Truly Wanting to Survive and Live

There have been days that have gone by in which I have not wanted to live. I have wished that I would disappear and no longer exist. It is funny how one incident can change my feelings about that. Two nights ago, I was almost broken into at my house.

That one incident, sparked alot of feelings inside of me. I was angry that someone would try to violate my personal space and home. I fought back and wouldn't let them in! I yelled at them to leave. I then caught a glimpse of them leaving. They had tried to pick my lock and God protected me enough that they didn't get in. It was a small thing but it felt like my whole world of safety was invaded. I can't imagine what would have happened if they had made it into my house. It was at that moment that fear gripped me to the core. Even after they had gone, I was scared that they were hiding somewhere waiting for me to open the door so they could jump me. I called 911 and the police arrived within 15 minutes. I was assured that help was around for me. It never dawned on me that this could happen to me! It was also then that I realized that I wanted to fight to live. They can have my stuff but I wanted to live!

It is that instinct in all of us that we all want to live!

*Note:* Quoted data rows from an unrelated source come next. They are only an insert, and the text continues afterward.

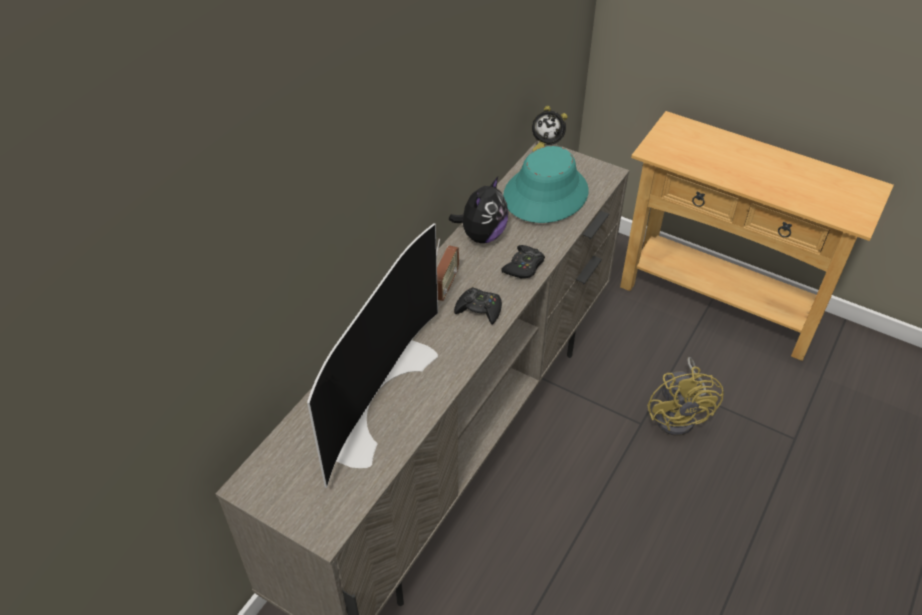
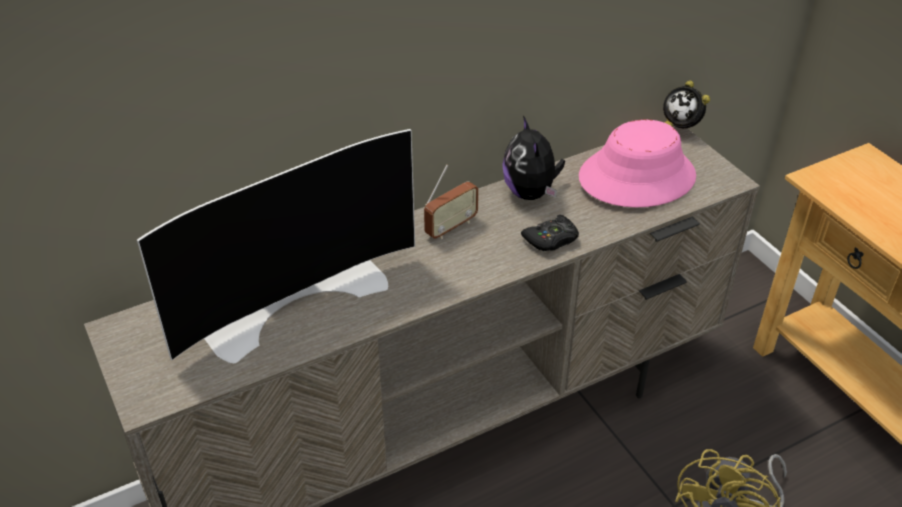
camera: 30 degrees right, 5 degrees down
(479, 309) = (467, 262): black game controller -> none
(481, 235) = (531, 193): plush toy -> plush toy turned 105 degrees clockwise
(545, 194) = (636, 177): turquoise hat -> pink hat

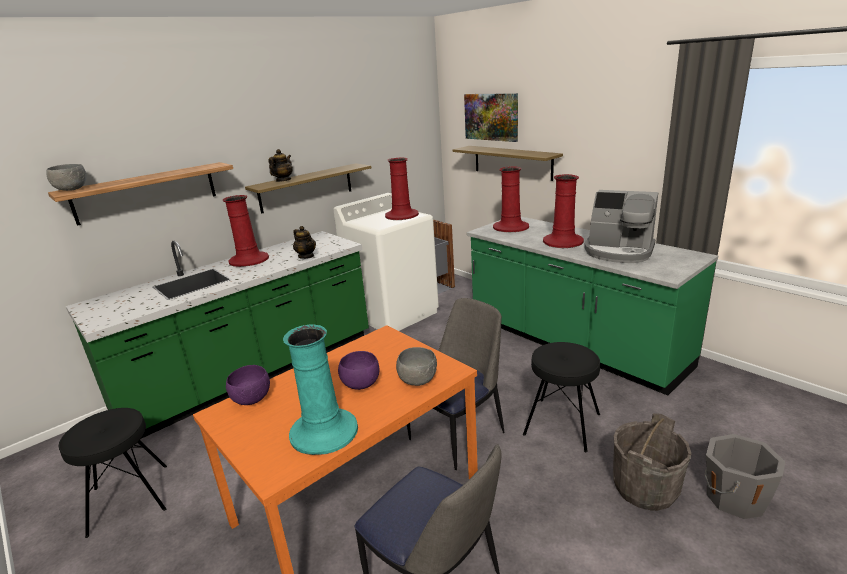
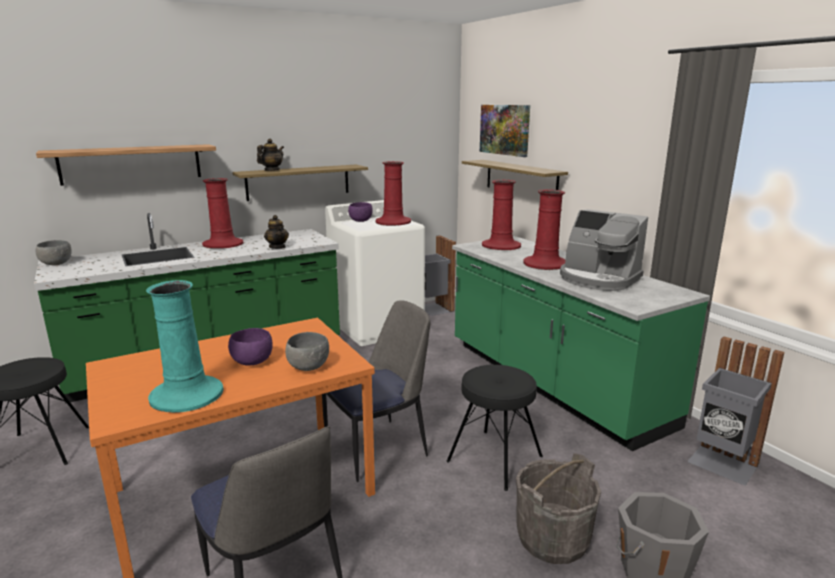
camera: 10 degrees right, 5 degrees down
(72, 189) = (58, 150): grey bowl -> grey bowl (57, 264)
(253, 399) = (146, 359): purple bowl -> purple bowl (361, 221)
(740, 394) = (722, 464): none -> grey trash can

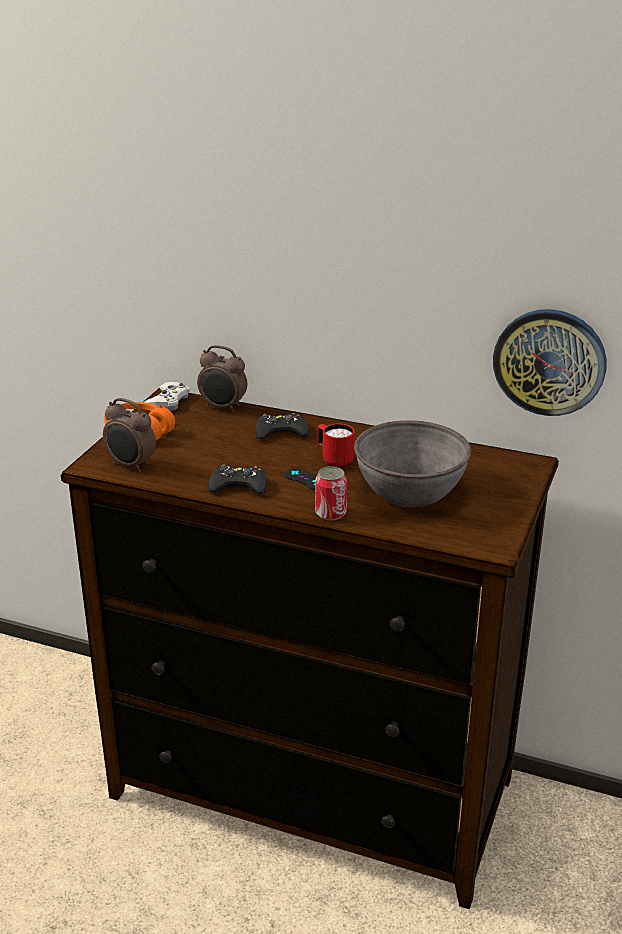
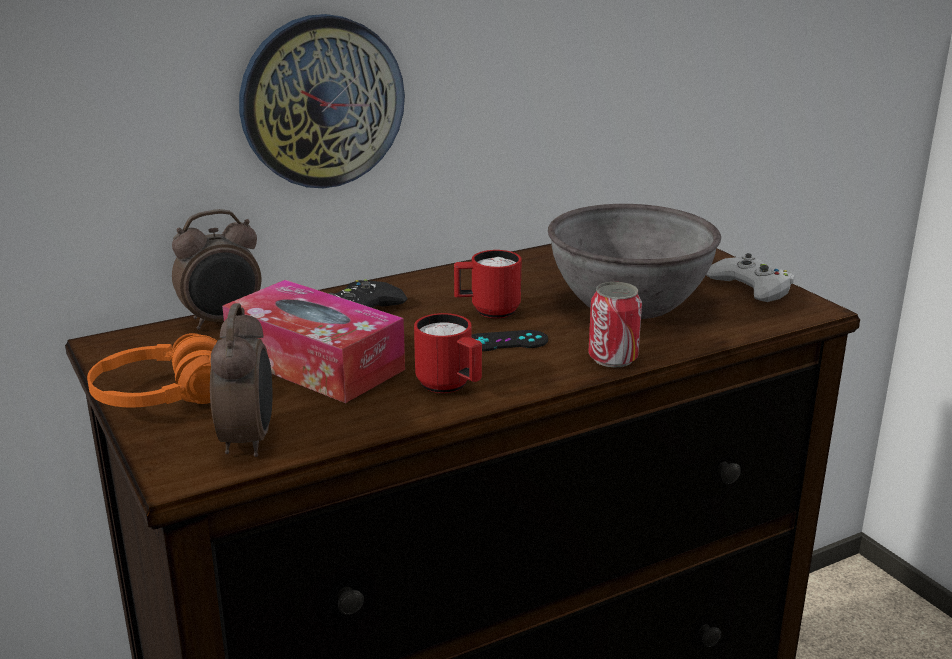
camera: 50 degrees left, 5 degrees down
(131, 465) = (249, 440): alarm clock -> alarm clock turned 75 degrees counterclockwise
(167, 402) = (124, 348): white game controller -> white game controller (751, 287)
(215, 446) = (315, 363): none -> tissue box
(238, 486) = (450, 386): black game controller -> red mug
(549, 361) = (637, 98): wall clock -> wall clock (322, 102)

I know that fear grips us to the core when we face things like this but truly our instinct is to survive somehow. I learned alot from this one incident. I am still afraid that someone will break in and sleep with the lights on even now. Some other things I realized were things like God was protecting me in it all. I realized that adrenaline goes into play when things like this happen. Things I thought I would incapable of doing, I was capable of doing. I realized that life is a gift and it can be taken in an instant. I guess some of the things I get worked up about, aren't worth it because things can always be worse. I hope if I ever feel life is too boring for me, I will remember this time which is more than I bargained for.

Life is truly worth living out each opportunity and moment. It is easy to voice this but yet another one to live this out. I am going to try to do this for a change!